* _ACTIVITY_
Please reproduce each of these lines character for character, with no changes.

[Collected data]
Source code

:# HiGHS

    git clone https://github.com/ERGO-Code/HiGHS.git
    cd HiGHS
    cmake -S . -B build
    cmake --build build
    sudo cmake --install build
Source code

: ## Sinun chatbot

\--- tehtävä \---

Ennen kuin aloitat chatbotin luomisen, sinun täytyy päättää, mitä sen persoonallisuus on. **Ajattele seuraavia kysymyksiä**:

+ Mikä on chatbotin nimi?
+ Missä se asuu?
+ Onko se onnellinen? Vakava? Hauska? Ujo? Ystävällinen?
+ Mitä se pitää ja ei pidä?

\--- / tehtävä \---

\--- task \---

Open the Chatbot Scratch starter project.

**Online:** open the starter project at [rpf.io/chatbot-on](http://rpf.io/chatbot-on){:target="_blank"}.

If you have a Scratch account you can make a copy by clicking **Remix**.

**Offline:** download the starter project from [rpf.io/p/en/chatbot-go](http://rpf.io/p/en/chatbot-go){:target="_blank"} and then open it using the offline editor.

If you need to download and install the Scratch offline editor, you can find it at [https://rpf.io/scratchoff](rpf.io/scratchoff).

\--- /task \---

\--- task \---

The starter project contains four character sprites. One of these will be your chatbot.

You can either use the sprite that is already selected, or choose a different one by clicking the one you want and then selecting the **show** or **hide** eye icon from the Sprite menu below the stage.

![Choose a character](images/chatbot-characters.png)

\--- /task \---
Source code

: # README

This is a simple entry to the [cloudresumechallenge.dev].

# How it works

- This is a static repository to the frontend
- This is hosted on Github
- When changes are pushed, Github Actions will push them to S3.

* _WRITTEN RESPONSE_
Source code

:# HiGHS

    git clone https://github.com/ERGO-Code/HiGHS.git
    cd HiGHS
    cmake -S . -B build
    cmake --build build
    sudo cmake --install build
Source code

: ## Sinun chatbot

\--- tehtävä \---

Ennen kuin aloitat chatbotin luomisen, sinun täytyy päättää, mitä sen persoonallisuus on. **Ajattele seuraavia kysymyksiä**:

+ Mikä on chatbotin nimi?
+ Missä se asuu?
+ Onko se onnellinen? Vakava? Hauska? Ujo? Ystävällinen?
+ Mitä se pitää ja ei pidä?

\--- / tehtävä \---

\--- task \---

Open the Chatbot Scratch starter project.

**Online:** open the starter project at [rpf.io/chatbot-on](http://rpf.io/chatbot-on){:target="_blank"}.

If you have a Scratch account you can make a copy by clicking **Remix**.

**Offline:** download the starter project from [rpf.io/p/en/chatbot-go](http://rpf.io/p/en/chatbot-go){:target="_blank"} and then open it using the offline editor.

If you need to download and install the Scratch offline editor, you can find it at [https://rpf.io/scratchoff](rpf.io/scratchoff).

\--- /task \---

\--- task \---

The starter project contains four character sprites. One of these will be your chatbot.

You can either use the sprite that is already selected, or choose a different one by clicking the one you want and then selecting the **show** or **hide** eye icon from the Sprite menu below the stage.

![Choose a character](images/chatbot-characters.png)

\--- /task \---
Source code

: # README

This is a simple entry to the [cloudresumechallenge.dev].

# How it works

- This is a static repository to the frontend
- This is hosted on Github
- When changes are pushed, Github Actions will push them to S3.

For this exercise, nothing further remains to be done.